UCLA

The topological properties of electronic band structures are closely related to the degree of localization possible for the associated wavefunctions. In this dissertation, we investigate certain aspects of this interplay between topology and localization in the context of static as well as driven (Floquet) topological insulators.

The first part of this dissertation is motivated by Landau levels, the energy levels of electrons in a two dimensional plane that are subject to a perpendicular magnetic field. Landau levels form a key element of theoretical models of the quantum Hall effect, which inspired the study of topological insulators. Each Landau level is highly degenerate or flat, and is topologically non-trivial. Motivated by Landau levels, we study the topological properties of tight-binding Hamiltonians which only have flat energy levels. We find that the spectral projectors of such Hamiltonians are strictly local.
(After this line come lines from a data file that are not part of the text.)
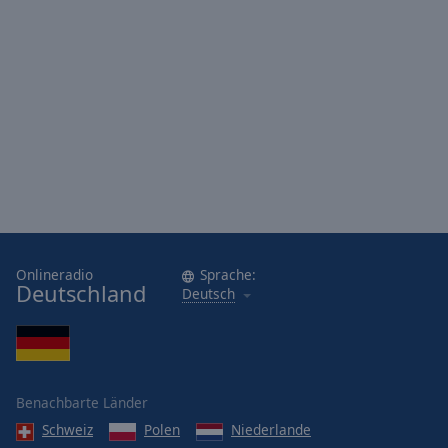
Onlineradio
Sprache:
Deutschland
Deutsch
Benachbarte Länder
Schweiz
Polen
Niederlande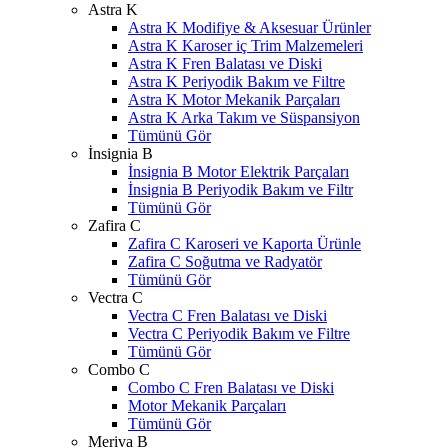
Astra K
Astra K Modifiye & Aksesuar Ürünler
Astra K Karoser iç Trim Malzemeleri
Astra K Fren Balatası ve Diski
Astra K Periyodik Bakım ve Filtre
Astra K Motor Mekanik Parçaları
Astra K Arka Takım ve Süspansiyon
Tümünü Gör
İnsignia B
İnsignia B Motor Elektrik Parçaları
İnsignia B Periyodik Bakım ve Filtr
Tümünü Gör
Zafira C
Zafira C Karoseri ve Kaporta Ürünle
Zafira C Soğutma ve Radyatör
Tümünü Gör
Vectra C
Vectra C Fren Balatası ve Diski
Vectra C Periyodik Bakım ve Filtre
Tümünü Gör
Combo C
Combo C Fren Balatası ve Diski
Motor Mekanik Parçaları
Tümünü Gör
Meriva B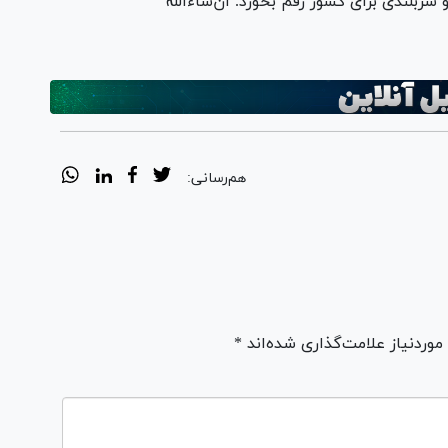
سربلندی برای کشور رقم بخورد. ان‌شاءالله
هم‌رسانی:
ردنیاز علامت‌گذاری شده‌اند *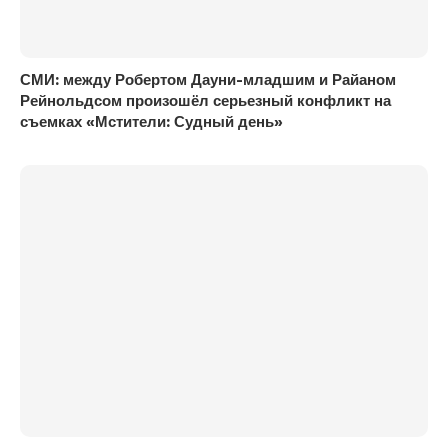
СМИ: между Робертом Дауни-младшим и Райаном
Рейнольдсом произошёл серьезный конфликт на
съемках «Мстители: Судный день»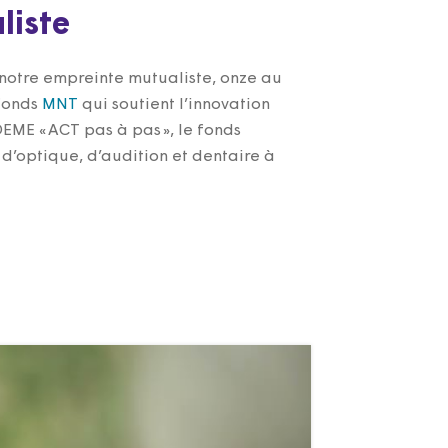
liste
 notre empreinte mutualiste, onze au
fonds
MNT
qui soutient l’innovation
ME « ACT pas à pas », le fonds
 d’optique, d’audition et dentaire à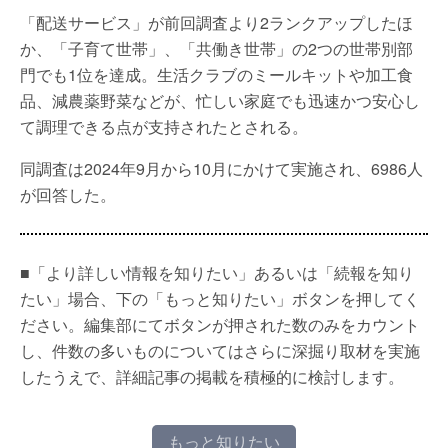
「配送サービス」が前回調査より2ランクアップしたほ
か、「子育て世帯」、「共働き世帯」の2つの世帯別部
門でも1位を達成。生活クラブのミールキットや加工食
品、減農薬野菜などが、忙しい家庭でも迅速かつ安心し
て調理できる点が支持されたとされる。
同調査は2024年9月から10月にかけて実施され、6986人
が回答した。
■「より詳しい情報を知りたい」あるいは「続報を知り
たい」場合、下の「もっと知りたい」ボタンを押してく
ださい。編集部にてボタンが押された数のみをカウント
し、件数の多いものについてはさらに深掘り取材を実施
したうえで、詳細記事の掲載を積極的に検討します。
もっと知りたい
In chapters 2 and 3, we show that in one dimension, compact Wannier functions (and their analogs in the absence of lattice translational invariance) can be constructed if and only if the subspace they span is described by a strictly local projector. Using this insight, in Chapter 4, we present and prove a no-go theorem which says that if a strictly local tight-binding Hamiltonian in two dimensions only has flat bands, then each of the bands must have a Chern number of zero. All results are proven without the requirement of lattice translational invariance. The role of an inequality relating the number of energies of the Hamiltonian and the system size is also clarified.

In the second part of this dissertation (Chapter 5), we present some results concerning a delocalization transition that arises in a certain class of Floquet topological insulators.Specifically, we study chiral Floquet topological insulators in one dimension, and show that the localization lengths of eigenstates of the time evolution operator diverge with a universal exponent of two as the time approachs a special point in drive.